[Alpine-info] alpine 2.00 and Exchange 2007
Mark Crispin
mrc+uw at panda.com
Wed Jun 3 13:19:29 PDT 2009
On Wed, 3 Jun 2009, John Hodrien wrote:
> Set-ImapSettings -EnableExactRFC822Size:$true
This was supposed to have been made the default (and only) setting years
ago.
> Otherwise, patching alpine to ignore the size is a reasonable response.
> Alpine only checks to see that you got at least as much as the server
> said you would rather than checking for the exact amount, and since
> there's no checksumming etc, you're already winging it as far as being
> sure it's saved correctly.
IMAP is stream-based, not segment based; TCP and the lower levels take
care of reliable transmission and flow control. The only validation check
that is needed is that of size.
The problem is that Exchange lies about the size. This is a big problem,
since Alpine can split the fetch into multiple smaller requests. Alpine
can detect if Exchange sent a long count, but not a short count (it'll
never try to fetch more bytes than Exchange said were there).
So, you had better set "Prevent Partial Fetching" in your configuration as
well. Otherwise you run the risk of losing data!
> There are other problems that *will* bite. Exchange 2007 will return the
> content-encoding as part of the bodystructure response as NIL.
Bug in Exchange and protocol syntax error. From RFC 3501, page 83:
body-fld-enc = (DQUOTE ("7BIT" / "8BIT" / "BINARY" / "BASE64"/
"QUOTED-PRINTABLE") DQUOTE) / string
> Thunderbird
> seems to interpret this as 7BIT,
Bug in Thunderbird.
> while alpine does not enjoy this, and as a
> result you'll be unable to read some multipart messages. A one line patch to
> alpine fixes this by assuming 7BIT, but it's not ideal.
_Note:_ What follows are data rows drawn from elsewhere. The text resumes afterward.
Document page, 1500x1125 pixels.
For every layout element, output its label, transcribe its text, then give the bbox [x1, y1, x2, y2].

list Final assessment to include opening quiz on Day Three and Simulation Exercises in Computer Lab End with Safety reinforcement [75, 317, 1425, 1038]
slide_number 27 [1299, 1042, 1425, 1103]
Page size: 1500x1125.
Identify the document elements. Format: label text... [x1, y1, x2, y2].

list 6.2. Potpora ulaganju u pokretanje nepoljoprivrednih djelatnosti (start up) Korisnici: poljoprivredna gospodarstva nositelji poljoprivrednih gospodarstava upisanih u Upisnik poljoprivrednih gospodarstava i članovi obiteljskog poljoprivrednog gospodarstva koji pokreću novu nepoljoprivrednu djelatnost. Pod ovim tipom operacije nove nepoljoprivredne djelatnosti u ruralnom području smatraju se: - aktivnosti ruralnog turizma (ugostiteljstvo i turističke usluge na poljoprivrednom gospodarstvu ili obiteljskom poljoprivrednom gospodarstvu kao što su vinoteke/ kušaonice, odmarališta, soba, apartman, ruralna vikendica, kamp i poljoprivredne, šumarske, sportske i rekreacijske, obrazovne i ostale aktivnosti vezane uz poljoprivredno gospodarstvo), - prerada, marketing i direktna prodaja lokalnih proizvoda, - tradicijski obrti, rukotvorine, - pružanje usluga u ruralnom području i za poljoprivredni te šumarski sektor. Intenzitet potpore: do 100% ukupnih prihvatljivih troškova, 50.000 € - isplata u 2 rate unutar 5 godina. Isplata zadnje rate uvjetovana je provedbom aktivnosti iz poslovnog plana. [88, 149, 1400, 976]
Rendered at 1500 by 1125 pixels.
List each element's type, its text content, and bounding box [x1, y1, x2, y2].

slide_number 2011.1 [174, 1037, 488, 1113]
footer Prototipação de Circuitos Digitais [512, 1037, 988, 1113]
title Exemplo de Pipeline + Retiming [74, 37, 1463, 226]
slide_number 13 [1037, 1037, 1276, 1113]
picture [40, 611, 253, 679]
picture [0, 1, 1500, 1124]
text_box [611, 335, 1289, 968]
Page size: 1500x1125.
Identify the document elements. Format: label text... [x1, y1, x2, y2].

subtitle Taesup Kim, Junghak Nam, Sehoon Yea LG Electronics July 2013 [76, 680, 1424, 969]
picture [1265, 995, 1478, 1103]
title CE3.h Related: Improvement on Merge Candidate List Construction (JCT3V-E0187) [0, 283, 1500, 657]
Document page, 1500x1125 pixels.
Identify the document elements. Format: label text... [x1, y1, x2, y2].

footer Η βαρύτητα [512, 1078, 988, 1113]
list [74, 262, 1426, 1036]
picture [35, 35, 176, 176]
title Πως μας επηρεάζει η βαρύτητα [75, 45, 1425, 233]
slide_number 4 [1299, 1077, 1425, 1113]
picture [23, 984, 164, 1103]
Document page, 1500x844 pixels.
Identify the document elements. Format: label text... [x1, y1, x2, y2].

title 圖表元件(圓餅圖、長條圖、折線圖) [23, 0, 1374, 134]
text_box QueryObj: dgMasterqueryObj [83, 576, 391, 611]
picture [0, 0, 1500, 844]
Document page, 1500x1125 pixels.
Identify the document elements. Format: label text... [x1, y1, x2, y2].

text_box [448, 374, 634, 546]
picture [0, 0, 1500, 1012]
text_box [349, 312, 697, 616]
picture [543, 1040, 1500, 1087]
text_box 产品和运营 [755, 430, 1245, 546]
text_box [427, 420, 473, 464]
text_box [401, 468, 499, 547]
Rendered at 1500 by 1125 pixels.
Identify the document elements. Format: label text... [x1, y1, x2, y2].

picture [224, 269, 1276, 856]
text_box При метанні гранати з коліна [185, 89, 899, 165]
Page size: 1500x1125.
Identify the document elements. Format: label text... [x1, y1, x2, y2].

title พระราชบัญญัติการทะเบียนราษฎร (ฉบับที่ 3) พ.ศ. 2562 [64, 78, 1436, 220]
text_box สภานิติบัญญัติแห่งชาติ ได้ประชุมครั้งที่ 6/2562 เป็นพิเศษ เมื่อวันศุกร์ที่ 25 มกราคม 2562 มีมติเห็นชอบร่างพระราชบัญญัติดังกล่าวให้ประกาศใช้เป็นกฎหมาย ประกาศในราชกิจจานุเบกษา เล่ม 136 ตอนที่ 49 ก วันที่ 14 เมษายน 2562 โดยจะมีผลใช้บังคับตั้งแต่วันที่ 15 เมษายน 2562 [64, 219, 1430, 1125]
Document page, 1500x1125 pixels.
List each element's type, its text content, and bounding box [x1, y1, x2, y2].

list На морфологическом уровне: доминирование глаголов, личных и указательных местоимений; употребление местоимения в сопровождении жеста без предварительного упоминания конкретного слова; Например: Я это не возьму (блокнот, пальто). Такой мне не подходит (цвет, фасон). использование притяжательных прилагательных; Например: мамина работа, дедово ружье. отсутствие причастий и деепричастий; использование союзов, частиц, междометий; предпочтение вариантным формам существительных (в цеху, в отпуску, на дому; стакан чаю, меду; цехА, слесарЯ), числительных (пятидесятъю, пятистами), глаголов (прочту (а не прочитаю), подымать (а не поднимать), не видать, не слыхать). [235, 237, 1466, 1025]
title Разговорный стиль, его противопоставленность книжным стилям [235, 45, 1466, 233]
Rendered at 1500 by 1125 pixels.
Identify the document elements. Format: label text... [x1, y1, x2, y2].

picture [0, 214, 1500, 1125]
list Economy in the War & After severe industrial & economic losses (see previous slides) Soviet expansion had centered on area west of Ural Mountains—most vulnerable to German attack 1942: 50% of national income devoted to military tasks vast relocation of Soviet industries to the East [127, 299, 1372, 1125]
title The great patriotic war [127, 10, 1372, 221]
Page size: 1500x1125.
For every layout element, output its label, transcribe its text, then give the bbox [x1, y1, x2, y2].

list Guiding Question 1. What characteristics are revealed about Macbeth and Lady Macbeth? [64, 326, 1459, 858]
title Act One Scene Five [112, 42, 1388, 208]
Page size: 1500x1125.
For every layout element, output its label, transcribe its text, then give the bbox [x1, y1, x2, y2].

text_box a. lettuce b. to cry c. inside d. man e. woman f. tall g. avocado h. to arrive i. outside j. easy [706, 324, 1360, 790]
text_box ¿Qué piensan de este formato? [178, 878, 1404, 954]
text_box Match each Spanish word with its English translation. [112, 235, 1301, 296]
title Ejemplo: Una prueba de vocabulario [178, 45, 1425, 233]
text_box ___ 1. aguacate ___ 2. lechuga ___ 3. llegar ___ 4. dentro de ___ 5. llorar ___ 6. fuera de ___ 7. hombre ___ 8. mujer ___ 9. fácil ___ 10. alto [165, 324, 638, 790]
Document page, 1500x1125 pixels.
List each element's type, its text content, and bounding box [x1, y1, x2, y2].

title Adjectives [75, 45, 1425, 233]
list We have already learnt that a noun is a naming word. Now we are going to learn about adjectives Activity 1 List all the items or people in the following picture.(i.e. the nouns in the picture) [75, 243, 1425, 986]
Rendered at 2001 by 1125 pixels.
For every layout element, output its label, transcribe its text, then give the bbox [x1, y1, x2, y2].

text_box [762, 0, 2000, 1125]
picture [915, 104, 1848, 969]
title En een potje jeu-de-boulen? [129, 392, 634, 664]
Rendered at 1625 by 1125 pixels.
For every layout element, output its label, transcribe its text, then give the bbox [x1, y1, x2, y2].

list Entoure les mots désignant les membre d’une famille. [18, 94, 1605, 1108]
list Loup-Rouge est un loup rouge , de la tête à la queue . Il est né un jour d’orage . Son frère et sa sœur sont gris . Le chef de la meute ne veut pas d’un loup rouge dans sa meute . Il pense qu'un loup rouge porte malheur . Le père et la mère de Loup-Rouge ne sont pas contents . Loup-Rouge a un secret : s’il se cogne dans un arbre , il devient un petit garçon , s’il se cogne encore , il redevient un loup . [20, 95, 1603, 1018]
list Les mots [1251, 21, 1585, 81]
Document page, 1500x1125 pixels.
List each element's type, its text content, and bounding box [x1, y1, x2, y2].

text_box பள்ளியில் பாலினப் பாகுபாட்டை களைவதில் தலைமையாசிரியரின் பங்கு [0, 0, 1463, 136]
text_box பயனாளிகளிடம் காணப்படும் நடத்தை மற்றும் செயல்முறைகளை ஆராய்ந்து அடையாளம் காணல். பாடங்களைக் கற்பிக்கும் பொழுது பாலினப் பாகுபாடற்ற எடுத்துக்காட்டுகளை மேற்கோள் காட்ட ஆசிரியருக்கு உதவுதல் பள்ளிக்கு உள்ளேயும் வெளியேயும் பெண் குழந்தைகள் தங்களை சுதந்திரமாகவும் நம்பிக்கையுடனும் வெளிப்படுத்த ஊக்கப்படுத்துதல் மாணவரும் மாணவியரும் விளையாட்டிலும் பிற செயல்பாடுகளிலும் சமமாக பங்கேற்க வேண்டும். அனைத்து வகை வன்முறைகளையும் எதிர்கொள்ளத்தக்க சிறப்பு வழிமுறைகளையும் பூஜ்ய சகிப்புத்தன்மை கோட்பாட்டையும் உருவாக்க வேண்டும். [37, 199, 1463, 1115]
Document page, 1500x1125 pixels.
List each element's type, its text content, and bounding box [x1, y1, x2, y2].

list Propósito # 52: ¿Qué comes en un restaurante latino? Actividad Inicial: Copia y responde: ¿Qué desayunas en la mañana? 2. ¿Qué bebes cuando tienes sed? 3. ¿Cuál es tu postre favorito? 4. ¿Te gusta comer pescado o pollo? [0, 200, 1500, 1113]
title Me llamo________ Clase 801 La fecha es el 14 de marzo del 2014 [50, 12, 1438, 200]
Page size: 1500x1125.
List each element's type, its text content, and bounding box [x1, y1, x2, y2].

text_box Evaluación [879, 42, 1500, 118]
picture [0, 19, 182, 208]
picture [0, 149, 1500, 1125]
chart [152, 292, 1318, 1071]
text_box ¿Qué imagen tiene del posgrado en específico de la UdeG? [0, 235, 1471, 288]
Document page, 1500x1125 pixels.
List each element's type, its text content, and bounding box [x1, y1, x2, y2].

Basically, it implements the same bug. Your patch is probably relatively
harmless, but there is no guarantee that it won't cause problems in the
future.
> multipart/signed messages result in a broken bodystructure response that
> makes your message unreadable. Save it to a local mailbox and read it
> from there...
Another Exchange bug.
> If you filter on more than about 4 search terms you'll find that you get
> disconnected from Exchange. Exchange returns BAD in response to an
> excessively nested search and disconnects clients who cause too many BAD
> responses (seemingly).
And another....
> If you have a near empty mail folder and received new mail, pine doesn't like
> the response. Effectively you get:
>
> (starting from having one read message in your inbox):
>
> alpine: NOOP
> exchange: RECENT 5
> exchange: EXISTS 6
Another Exchange bug and protocol error. Messages can not be referenced
in any way until they are defined to exist.
Once again, your patch is probably relatively harmless, but there is no
guarantee that it won't cause problems in the future.
Exchange has a more serious bug in that some versions present EXISTS and
EXPUNGE values out of order. That actually causes real harm because the
client will interpret it in the wrong way. There's no way to patch around
that problem; if you can't get a patch from MS to fix the problem in
Exchange you are screwed.
You've only scratched the surface of Exchange bugs...
Microsoft follows the same strategy with IMAP that it has used with HTML,
Kerberos, and other open-standards protocols: adopt, extend, destroy.
They deliberately mis-implemented IMAP with the specific intent of
breaking (non-MS) clients that use anything but the most basic aspects of
IMAP.
MS has no intention of playing nice with non-MS software, and does so only
when forced by governments under heavy threat of legal sanctions. Even
then, they try to worm out of it.
-- Mark --
http://panda.com/mrc
Democracy is two wolves and a sheep deciding what to eat for lunch.
Liberty is a well-armed sheep contesting the vote.